## Your instructions
Every line of the data that includes "Diseases" should be copied out.

*** Block opens ***

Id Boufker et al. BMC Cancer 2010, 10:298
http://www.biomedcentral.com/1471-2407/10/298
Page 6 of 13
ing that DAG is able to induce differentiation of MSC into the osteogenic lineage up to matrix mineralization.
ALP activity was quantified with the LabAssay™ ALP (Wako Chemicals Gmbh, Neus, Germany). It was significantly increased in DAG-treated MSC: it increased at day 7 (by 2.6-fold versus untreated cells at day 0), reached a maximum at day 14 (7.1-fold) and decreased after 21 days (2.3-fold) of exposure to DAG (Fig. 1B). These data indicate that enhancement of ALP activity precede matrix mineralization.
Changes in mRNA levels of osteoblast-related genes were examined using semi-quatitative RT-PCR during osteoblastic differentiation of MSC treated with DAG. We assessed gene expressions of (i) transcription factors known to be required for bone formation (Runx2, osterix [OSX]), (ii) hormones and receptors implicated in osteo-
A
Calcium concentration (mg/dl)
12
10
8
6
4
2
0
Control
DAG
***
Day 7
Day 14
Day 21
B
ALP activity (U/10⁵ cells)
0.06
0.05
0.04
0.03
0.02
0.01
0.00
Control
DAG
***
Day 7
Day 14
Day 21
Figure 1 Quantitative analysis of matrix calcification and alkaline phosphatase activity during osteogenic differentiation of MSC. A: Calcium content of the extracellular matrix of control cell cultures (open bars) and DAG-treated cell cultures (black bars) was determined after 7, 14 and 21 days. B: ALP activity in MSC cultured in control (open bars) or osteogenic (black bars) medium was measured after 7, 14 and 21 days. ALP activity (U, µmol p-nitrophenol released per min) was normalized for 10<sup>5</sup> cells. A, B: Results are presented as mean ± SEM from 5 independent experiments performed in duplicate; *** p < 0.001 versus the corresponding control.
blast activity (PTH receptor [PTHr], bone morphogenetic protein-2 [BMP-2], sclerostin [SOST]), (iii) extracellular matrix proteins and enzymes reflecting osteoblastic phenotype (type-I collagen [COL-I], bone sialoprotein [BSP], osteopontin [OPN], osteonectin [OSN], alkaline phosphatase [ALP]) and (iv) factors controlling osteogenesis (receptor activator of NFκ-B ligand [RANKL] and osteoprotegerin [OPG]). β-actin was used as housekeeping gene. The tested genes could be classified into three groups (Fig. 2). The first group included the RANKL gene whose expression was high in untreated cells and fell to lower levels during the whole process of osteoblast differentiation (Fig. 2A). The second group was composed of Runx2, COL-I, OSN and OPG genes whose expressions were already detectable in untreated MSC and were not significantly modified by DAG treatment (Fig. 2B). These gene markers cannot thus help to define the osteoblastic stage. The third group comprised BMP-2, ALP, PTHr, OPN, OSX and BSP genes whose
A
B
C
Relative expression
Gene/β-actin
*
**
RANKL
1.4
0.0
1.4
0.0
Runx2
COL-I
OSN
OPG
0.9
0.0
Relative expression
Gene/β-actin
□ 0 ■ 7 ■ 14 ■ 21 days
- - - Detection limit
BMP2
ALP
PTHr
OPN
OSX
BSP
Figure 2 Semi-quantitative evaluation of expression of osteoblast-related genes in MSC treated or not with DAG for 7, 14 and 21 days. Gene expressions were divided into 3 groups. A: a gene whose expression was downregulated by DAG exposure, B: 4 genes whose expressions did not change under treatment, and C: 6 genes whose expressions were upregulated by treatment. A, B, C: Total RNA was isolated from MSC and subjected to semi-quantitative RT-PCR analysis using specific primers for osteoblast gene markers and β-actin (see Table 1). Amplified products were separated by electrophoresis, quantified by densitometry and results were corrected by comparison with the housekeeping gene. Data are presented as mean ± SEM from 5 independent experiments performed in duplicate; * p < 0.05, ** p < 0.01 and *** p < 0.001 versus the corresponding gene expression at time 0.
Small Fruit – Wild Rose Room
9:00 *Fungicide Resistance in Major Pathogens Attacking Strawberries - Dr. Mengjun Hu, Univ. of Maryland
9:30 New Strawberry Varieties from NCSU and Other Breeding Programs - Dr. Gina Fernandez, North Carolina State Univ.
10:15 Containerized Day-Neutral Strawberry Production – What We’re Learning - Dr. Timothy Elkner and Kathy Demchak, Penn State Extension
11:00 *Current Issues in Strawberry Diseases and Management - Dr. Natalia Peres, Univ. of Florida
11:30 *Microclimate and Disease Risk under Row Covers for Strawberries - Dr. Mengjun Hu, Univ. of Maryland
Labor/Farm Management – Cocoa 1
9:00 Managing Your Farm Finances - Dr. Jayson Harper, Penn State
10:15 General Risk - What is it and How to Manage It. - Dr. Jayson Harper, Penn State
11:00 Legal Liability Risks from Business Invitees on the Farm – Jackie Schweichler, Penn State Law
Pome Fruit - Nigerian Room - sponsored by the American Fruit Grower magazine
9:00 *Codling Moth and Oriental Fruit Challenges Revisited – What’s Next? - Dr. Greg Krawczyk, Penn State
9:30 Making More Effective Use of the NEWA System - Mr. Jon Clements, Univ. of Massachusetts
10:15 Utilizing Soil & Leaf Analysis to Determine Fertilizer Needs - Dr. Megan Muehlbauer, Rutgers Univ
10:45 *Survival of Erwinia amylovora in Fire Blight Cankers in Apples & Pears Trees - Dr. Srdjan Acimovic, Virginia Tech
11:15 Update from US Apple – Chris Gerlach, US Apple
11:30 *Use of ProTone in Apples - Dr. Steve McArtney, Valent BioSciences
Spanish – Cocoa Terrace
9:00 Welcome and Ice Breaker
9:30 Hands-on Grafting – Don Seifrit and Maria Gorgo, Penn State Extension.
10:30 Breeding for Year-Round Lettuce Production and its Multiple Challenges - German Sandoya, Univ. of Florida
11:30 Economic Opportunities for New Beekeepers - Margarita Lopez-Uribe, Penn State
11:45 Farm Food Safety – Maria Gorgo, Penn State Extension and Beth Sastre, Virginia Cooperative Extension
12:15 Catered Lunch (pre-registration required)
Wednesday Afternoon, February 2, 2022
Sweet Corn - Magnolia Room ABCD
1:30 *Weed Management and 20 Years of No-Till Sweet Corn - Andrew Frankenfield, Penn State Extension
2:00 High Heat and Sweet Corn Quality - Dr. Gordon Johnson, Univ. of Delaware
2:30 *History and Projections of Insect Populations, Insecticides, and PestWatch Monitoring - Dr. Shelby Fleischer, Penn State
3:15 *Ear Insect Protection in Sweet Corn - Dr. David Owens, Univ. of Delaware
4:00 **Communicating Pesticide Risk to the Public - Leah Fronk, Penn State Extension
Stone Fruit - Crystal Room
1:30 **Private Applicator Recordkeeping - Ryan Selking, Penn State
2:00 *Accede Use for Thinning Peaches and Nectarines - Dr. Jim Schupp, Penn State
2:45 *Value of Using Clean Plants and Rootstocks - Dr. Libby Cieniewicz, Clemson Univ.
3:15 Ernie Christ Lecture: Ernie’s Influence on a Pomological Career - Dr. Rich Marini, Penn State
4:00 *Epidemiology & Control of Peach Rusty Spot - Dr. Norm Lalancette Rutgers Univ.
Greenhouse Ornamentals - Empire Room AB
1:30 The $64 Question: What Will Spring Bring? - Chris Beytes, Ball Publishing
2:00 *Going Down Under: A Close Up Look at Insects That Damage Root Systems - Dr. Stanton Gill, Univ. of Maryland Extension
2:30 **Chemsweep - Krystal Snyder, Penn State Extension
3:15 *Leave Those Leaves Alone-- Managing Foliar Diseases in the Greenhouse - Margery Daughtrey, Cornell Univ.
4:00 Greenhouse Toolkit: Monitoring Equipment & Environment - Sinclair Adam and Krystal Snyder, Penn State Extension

*** Block closes ***

## Answer below
11:00 *Current Issues in Strawberry Diseases and Management - Dr. Natalia Peres, Univ. of Florida
3:15 *Leave Those Leaves Alone-- Managing Foliar Diseases in the Greenhouse - Margery Daughtrey, Cornell Univ.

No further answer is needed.